_ESTRATTO_
::::::

Come funziona il sistema elettorale?

Come funziona il sistema elettorale?

Nelle ultime settimane l’attenzione collettiva si è – comprensibilmente – focalizzata sulle elezioni del prossimo 25 Settembre: social media, radio, televisione, giornali hanno discusso in maniera costante dei leader di partito, delle loro uscite più o meno infelici, delle loro proposte più o meno stravaganti, facendo però spesso passare in secondo piano sia gli elementi in base ai quali gli elettori dovrebbero esprimere il proprio voto, i programmi completi che vanno oltre le proposte di copertina, sia le regole in base alle quali quel voto verrà formulato ed influirà sulla composizione di Camera dei Deputati e Senato: la legge elettorale, che nelle prossime righe cercheremo di descrivere.

 

La legge che attualmente disciplina la materia è la n. 165 del 3 novembre 2017, detta Rosatellum perché suo relatore – colui che coordina i lavori sul testo al Senato o, in questo caso, alla Camera dei Deputati – fu Ettore Rosato, allora deputato – capogruppo – del PD ed oggi coordinatore nazionale di Italia Viva.

Il sistema elettorale che delinea è caratterizzato dalla suddivisione del territorio in circoscrizioni: 20, coincidenti con le regioni, per il Senato, e 28 per la Camera dei Deputati (escludendo in entrambi i casi le 4 circoscrizioni Europa, America Meridionale, America Settentrionale e Centrale, Africa-Asia-Oceania e Antartide, riservate ai nostri concittadini residenti all’estero); ciascuna di queste circoscrizioni è divisa a sua volta in una pluralità di collegi (49 in totale per la Camera, 26 per il Senato) i cui residenti concorrono alla scelta degli eletti con il metodo proporzionale, ovvero con la corrispondenza della percentuale dei voti ricevuti da ciascuna lista di candidati alla percentuale dei seggi in palio assegnati (esempio: ottenere il 20% dei voti fa vincere, anche se solo tendenzialmente per i motivi che si vedranno, il 20% dei seggi); ognuno di questi collegi, detti plurinominali in quanto vi viene selezionata una pluralità di eletti, è a sua volta diviso in un numero variabile di collegi uninominali (74 per il Senato, 147 per la Camera dei Deputati), in cui l’unico eletto viene scelto con il metodo maggioritario, ovvero (nella versione praticata in Italia) prendendo anche un solo voto in più degli avversari indipendentemente dal raggiungimento della maggioranza assoluta.

::::::

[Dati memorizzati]
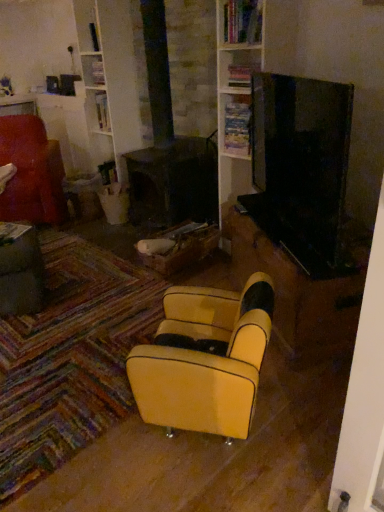
You are a GUI agent. You are given a task and a screenshot of the screen. Output one action in this format:
    pyautogui.click(x=<x>, y=<y>)
    Task: Click on the unoccupied region to the right of metallic gray table at lower left
    The height and width of the screenshot is (512, 384).
    Given the screenshot: What is the action you would take?
    pyautogui.click(x=88, y=291)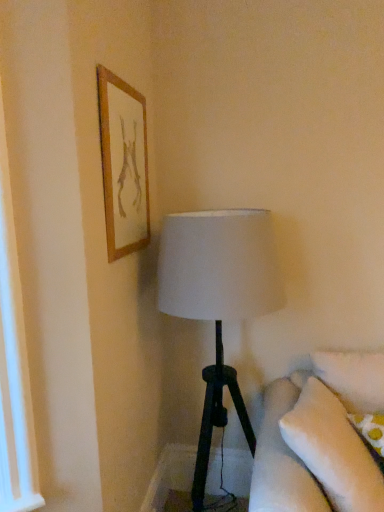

::::::

_CONSEGNA A_
Nell'estratto sul sistema elettorale, quanti collegi uninominali sono previsti per la Camera dei Deputati?
_CONSEGNA B_
Per favore, continua l'estratto sul sistema elettorale partendo dopo la sua ultima frase.

_ESITO A_
147.

_ESITO B_
Fonte “Corriere della Sera”.

Quello del Rosatellum è quindi un sistema elettorale misto, perché non esclusivamente maggioritario o proporzionale. Un esempio pratico può essere d’aiuto nel chiarire come la legge operi: gli elettori residenti a Rieti vivono in un comune ricompreso nella circoscrizione della Camera Lazio 2, che comprende tutta la regione tranne Roma e dintorni, ed in particolare nel collegio plurinominale Lazio 2 – 01 che include anche Viterbo; questo collegio plurinominale è però composto da due collegi uninominali maggioritari, uno denominato anch’esso Lazio 2 – 01 ed incentrato su Viterbo, ed il Lazio 2 – 02 che ha come perno Rieti; in sostanza reatini e viterbesi appartengono al medesimo collegio proporzionale-plurinominale, e troveranno quindi gli stessi candidati di quella categoria sulle schede, ma a differenti collegi maggioritari-uninominali, e potranno votare solo persone differenti con quel metodo.

Ogni elettore riceverà quindi, prima di entrare nella cabina del proprio seggio, due schede: una gialla per il Senato ed una rosa per la Camera dei Deputati. La struttura di queste schede è la medesima: una serie di riquadri conterrà i soli nomi dei singoli candidati all’uninominale; al di sotto di ognuno di questi riquadri si troverà una serie di altri spazi rettangolari, ognuno dei quali occupato dall’elenco dei candidati presentati per il proporzionale da ciascuna delle liste che sostengono il candidato all’uninominale, accanto ai relativi simboli.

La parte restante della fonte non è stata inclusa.